The passage of the HITECH Act in 2009 has lead to a rapid push to implement electronic health record (EHR) use in both the hospital setting and by outpatient providers. Unfortunately, it is not quite as simple as purchasing an EHR system from a vendor and flipping on the switch. Many organizations are now trying to understand and wade through all the government regulations, keeping within the specified timeline in order to reap the incentive payments for doing this.
First, with very limited data from scientific studies on the benefit of using an EHR, many physicians are hesitant to become early adopters for good reason. It is a very large financial investment and meaningful use a steep hill to climb for what many physicians are not convinced will significantly improve quality care.
As an emergency physician, I do not have to purchase an EHR system and am not qualified to receive an incentive payment as it is assumed a hospital based physician will use the hospital based EHR. I can tell you however this is a very important issue for your client hospital. The base incentive payment for a hospital is $2 million and will be higher based on a couple of factors. There is also an additional 10% for designated Health Professional Shortage Area.
Important goals for meaningful use are incorporating clinical decision support and error checking such as for medications and allergies, interoperability with other systems to share data, and required data reporting to CMS.
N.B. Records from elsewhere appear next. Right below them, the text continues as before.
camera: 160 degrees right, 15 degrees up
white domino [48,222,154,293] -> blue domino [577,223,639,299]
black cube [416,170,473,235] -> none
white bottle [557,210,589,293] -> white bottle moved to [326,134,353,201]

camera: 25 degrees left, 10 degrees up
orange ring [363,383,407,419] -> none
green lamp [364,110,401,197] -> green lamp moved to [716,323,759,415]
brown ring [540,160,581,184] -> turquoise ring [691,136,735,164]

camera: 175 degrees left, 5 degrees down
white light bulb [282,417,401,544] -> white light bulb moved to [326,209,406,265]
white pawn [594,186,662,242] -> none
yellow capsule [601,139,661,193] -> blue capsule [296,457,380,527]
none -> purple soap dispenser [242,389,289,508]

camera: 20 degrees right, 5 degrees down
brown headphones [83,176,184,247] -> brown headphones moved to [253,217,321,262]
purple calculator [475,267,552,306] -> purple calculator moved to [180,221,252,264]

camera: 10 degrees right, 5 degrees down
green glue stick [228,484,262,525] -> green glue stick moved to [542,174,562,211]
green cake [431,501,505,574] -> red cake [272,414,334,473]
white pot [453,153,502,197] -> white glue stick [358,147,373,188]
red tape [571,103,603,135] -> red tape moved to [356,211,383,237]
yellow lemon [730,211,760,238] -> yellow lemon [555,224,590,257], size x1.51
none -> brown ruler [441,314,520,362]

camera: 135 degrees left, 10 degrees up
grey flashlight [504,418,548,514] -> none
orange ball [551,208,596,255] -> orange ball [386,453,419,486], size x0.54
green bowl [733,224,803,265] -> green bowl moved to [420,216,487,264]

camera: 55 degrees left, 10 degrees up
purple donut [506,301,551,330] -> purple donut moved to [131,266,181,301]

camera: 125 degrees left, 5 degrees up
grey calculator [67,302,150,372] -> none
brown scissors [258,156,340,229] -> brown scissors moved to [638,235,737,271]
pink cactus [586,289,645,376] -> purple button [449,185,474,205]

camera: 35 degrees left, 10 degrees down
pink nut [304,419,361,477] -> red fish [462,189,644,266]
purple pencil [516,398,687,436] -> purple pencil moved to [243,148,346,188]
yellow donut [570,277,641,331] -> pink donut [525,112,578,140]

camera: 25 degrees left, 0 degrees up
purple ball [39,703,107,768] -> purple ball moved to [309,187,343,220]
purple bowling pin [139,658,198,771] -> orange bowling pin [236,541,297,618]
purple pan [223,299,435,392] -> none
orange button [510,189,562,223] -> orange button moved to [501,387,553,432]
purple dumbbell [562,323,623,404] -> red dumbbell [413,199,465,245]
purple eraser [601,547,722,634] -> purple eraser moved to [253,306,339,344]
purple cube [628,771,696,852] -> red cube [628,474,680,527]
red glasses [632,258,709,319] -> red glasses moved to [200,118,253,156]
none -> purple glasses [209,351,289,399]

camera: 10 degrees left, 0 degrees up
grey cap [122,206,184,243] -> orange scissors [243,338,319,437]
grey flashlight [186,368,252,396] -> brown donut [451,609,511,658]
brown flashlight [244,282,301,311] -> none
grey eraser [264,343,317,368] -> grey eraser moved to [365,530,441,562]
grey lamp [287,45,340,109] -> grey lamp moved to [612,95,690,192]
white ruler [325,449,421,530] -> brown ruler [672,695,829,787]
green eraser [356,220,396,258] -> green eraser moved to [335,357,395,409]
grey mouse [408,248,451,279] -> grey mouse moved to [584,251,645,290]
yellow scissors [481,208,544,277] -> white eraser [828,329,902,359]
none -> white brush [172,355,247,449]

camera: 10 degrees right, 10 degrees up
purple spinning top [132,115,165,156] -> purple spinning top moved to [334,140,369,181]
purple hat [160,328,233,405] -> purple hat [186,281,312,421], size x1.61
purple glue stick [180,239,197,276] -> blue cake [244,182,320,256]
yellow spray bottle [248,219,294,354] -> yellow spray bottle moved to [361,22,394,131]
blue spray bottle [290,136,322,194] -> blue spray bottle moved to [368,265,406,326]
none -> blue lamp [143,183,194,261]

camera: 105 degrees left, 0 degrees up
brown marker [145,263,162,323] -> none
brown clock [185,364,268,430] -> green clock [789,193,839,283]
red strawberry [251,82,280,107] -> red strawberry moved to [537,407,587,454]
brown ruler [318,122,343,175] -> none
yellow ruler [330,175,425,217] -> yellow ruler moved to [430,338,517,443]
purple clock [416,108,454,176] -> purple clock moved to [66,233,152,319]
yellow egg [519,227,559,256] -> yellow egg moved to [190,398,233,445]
In order to meet meaningful use standards, you must use “certified EHR technology” that has been properly certified as meeting standards adopted under section 3004 of the Public Health Service Act (PHSA). Selecting a “certified” system means that the EHR has the proper components to achieve meaningful use but it would still need to be implemented in a fashion to meet the requirements.
There are 3 stages for meaningful use criteria and currently only clearly defined criteria for stage 1. The criteria for stages 2 and 3 will be forthcoming. The criteria are different for an eligible provider and hospitals but the concept is the same. For hospitals, there are 14 core criteria that must be met along with 5 out of 10 measures from a menu set of criteria. For each objective, there is a measure that must be met to count toward compliance with the objective. For example, for the objective to provide the patient with an electronic copy of their health information, more than 50% of inpatients and emergency patients who request it, must receive this within 3 business days.
Meaningful use of EHR systems will need to be interoperable, to be able to share important clinical data in a secure fashion to other providers that may be treating the patient. This would be enormously helpful for an emergency physician as it can be nearly impossible to get outpatient records, outlying hospital records, and results of outpatient imaging studies even on a good day with maximal effort. With the rapid expansion of Health Information Exchanges (HIE) in the coming years, this will be possible. It may reduce redundant testing and help the physician make a more informed clinical decision.
Another goal of meaningful use will be the required reporting of clinical and quality data. Like never before in history, researchers and public health experts will be able to study data from very large populations of Americans to further expand our knowledge of medicine. I predict an explosion of new ideas, as much as with any previous ground-breaking advance in medicine in the last century. The potential of healthcare information technology is certainly intriguing and may have significant benefit but this is yet to be proven. I believe the total cost is entirely unknown and I have my doubts that this will make a large dent in the increasing healthcare expenditures of the U.S. The practice of medicine will change rapidly in the next few years and many companies and organizations are racing into this field. This is the new frontier. It is an exciting time to be in healthcare.